A number of monastic houses were granted land at Cullingworth from the 12th century. Esholt Priory was granted land in the eastern part of Cullingworth, between 1180 and 1184, the land subsequently passing to Rievaulx Abbey. Kirklees Priory was similarly gifted with land in the 13th century. Both the Keighley and Bingley routeways, where they merged at Cullingworth, formed the southernmost estate boundary of Harden Grange. The grange had been established by monks of Rievaulx Abbey in the 13th century, and surviving estate records indicate that a medieval water mill was situated on this boundary, possibly on the site of Woodfield Mill, recorded on early 19th-century maps, to the south of Cow House Farm (O.S. 1852).
There is little evidence of settlement in the medieval period, but documentary evidence of 1475 reveals that the Holynrake family held two messuages near the site of the present church of St John. A map by Thomas Jeffreys of 1775 depicts a small number of buildings in this vicinity, the junction of the Bingley and Keighley routeways appearing to be the focii of the settlement. Development or rebuilding probably occurred in the 17th and 18th centuries, with many of the listed buildings in Station Road dating to this period. The Enclosure plan of 1816, by Taylor, illustrates development to both sides of Station Road, with a few buildings to the south, adjacent to Church Street and the Halifax-Keighley route. In this period, according to local residents, Cullingworth comprised 38 dwellings. Main Street (Station Road) contained 8 farmsteads, four to each side of the road, and some cottages (Cudworth 1876). A school, no longer extant, had been built earlier, c. 1780, near the gates to a house known as The Nook.
Further development occurred between 1816 and 1852 (O.S. 1852) which comprised cottages, religious structures and mills. A Wesleyan Church opened in 1825, and a Baptist Church erected in 1837. In 1846 Cullingworth was made a separate ecclesiastical parish, and the parish church of St John was built and dedicated in 1853. A growing population led to a number of enlargements to these three structures.
The main occupation in this period was farming and weaving, the first row of workers' cottages being built in 1815. Mills included Ellar Carr Mill built by Joseph Harrison , to the north-west of Cullingworth, at the beginning of the 19th century. The mill produced cotton goods, but later changed to worsted. A corn mill and a tannery, at Cow House Fold, were also active in this period. By 1852 a worsted mill, ran by the Townend Brothers, had been established on the western side of Halifax Road. The mill, built around a courtyard, became the main source of employment for the village and its vicinity.

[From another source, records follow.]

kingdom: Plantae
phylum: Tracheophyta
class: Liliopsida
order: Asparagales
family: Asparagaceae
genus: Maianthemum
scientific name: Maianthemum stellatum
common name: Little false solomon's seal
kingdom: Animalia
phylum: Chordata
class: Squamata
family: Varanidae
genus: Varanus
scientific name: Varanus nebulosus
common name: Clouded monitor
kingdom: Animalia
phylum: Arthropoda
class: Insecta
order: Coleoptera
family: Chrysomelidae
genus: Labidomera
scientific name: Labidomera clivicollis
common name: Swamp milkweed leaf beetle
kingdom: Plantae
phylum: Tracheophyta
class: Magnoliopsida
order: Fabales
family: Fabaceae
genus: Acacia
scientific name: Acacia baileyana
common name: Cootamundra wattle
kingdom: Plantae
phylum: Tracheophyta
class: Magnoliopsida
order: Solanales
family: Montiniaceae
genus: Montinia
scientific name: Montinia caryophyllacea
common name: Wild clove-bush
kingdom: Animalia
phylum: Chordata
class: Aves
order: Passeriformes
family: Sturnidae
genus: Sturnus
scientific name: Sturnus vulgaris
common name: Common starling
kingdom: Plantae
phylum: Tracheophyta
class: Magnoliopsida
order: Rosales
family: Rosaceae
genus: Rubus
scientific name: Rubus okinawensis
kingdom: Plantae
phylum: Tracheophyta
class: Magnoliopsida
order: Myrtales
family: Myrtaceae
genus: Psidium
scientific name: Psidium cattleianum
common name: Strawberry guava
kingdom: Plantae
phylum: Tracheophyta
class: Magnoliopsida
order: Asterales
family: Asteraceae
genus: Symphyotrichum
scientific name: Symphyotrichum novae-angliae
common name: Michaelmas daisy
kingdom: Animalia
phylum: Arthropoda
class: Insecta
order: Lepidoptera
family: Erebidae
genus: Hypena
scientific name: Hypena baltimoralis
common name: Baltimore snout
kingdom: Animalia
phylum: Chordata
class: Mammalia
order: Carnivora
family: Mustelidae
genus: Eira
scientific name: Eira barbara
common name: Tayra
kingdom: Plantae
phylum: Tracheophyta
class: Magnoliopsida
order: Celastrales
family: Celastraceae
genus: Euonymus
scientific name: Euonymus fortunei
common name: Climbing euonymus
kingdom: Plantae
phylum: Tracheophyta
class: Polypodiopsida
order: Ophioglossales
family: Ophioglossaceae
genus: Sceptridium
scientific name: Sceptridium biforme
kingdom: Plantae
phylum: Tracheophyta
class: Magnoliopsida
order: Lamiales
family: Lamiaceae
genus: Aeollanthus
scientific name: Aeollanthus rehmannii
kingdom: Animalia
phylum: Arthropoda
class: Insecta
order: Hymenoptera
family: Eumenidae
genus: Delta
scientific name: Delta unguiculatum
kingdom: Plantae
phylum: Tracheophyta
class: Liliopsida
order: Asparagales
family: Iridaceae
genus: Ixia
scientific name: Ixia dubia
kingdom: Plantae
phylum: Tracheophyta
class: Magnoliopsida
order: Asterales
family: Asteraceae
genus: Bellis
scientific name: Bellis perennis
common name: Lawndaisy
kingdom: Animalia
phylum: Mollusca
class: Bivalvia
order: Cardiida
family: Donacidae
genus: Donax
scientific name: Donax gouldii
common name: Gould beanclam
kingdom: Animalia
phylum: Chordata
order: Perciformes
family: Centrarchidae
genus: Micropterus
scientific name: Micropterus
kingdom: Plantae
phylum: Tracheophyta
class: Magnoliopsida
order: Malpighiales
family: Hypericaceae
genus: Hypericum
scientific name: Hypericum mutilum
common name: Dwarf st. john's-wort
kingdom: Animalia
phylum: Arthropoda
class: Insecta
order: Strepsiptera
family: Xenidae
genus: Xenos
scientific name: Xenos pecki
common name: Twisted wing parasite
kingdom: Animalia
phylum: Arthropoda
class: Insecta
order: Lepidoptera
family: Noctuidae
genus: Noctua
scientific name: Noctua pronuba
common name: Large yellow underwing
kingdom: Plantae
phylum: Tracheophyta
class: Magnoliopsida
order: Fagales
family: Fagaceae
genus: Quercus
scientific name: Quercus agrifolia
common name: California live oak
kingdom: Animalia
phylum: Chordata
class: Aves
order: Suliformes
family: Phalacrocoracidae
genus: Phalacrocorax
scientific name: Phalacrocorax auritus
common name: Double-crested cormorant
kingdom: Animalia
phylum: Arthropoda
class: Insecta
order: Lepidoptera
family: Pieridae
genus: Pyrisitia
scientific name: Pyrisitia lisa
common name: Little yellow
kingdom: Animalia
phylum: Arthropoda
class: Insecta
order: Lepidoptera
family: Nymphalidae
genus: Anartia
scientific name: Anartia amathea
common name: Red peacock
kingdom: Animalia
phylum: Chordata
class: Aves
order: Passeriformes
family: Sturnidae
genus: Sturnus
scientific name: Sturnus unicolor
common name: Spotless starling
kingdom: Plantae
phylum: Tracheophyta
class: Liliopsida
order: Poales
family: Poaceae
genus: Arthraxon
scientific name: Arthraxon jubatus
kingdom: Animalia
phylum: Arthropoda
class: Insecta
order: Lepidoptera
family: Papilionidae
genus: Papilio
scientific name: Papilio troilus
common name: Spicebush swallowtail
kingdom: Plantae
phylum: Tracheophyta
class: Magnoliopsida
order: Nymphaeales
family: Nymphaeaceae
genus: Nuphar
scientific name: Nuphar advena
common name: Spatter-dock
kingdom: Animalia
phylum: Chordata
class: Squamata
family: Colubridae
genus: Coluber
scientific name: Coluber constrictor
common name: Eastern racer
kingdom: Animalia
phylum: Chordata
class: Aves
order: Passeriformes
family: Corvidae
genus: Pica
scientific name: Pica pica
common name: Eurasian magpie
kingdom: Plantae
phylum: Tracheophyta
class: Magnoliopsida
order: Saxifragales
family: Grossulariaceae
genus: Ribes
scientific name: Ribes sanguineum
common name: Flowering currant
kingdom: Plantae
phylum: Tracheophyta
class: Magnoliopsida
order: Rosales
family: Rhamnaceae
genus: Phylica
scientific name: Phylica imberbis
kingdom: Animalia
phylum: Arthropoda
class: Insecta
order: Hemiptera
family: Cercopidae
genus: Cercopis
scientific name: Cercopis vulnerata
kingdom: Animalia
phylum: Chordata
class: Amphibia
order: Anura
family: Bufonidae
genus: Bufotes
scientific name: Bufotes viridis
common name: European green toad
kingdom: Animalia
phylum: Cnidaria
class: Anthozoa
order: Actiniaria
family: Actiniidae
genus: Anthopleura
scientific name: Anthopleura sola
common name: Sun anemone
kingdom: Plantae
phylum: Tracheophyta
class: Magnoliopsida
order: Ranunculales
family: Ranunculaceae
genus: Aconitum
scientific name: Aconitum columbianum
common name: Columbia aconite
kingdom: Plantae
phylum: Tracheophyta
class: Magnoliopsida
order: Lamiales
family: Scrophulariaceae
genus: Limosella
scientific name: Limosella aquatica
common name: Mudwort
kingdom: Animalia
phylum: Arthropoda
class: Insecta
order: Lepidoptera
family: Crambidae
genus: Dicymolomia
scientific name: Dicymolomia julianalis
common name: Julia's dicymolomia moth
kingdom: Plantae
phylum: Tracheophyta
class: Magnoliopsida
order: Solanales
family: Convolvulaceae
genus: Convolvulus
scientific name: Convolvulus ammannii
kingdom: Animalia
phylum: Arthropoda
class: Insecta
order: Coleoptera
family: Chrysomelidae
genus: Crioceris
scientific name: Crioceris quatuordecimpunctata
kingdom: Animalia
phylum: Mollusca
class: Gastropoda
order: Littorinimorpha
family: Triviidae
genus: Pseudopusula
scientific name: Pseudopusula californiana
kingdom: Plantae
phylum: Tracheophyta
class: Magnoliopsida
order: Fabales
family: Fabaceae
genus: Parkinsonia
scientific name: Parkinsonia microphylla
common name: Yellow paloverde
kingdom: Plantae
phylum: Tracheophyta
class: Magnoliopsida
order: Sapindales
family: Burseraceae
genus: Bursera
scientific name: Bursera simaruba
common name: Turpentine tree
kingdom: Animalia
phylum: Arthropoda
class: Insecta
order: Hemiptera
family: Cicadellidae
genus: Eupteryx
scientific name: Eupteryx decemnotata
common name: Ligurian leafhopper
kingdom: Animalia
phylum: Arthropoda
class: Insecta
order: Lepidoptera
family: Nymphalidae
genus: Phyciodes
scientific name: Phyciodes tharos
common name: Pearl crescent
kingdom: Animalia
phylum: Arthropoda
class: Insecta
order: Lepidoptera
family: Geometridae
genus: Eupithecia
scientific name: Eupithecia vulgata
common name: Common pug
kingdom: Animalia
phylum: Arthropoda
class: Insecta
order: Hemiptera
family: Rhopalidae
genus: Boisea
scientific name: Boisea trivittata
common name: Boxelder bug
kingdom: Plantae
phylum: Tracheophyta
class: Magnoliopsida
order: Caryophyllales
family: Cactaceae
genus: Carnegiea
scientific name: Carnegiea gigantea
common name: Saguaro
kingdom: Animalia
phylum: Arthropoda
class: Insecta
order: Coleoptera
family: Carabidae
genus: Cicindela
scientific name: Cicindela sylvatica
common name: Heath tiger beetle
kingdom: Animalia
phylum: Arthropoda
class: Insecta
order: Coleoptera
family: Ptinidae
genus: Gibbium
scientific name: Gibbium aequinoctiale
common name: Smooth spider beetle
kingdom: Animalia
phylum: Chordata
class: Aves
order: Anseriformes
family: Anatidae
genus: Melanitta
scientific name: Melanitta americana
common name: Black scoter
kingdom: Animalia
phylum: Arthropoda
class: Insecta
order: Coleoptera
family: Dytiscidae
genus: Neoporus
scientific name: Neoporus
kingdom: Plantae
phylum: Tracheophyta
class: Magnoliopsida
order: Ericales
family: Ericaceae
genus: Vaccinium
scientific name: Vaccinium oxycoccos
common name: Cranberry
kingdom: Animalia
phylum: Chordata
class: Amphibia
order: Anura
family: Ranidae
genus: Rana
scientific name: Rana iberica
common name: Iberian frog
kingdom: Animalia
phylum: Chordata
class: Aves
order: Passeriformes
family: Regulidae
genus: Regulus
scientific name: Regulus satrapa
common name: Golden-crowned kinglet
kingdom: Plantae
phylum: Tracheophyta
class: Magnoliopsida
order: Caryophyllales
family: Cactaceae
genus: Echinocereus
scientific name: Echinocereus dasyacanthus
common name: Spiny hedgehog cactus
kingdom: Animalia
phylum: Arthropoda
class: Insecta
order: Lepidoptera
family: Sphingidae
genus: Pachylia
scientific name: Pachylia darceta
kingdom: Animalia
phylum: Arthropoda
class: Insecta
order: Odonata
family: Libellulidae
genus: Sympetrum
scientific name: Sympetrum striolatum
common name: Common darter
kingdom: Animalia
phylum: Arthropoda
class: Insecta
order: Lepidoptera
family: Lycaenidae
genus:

In 1894 the core of settlement remained around Main Street (Station Road), the site of the present Conservation Area, with rows of cottages extending to the south of this area and to the east of Halifax Road. Improvements to the village occurred in this period, including the widening of roadways. A Great Northern Railway route, now dismantled, was built between 1852 and 1894 to the west of the village, with a station and goods yard adjacent to Turf Lane. Settlement developed southward towards Cullingworth Gate, the place-name possibly derived from its former use as a northern entrance to the medieval Denholme Park.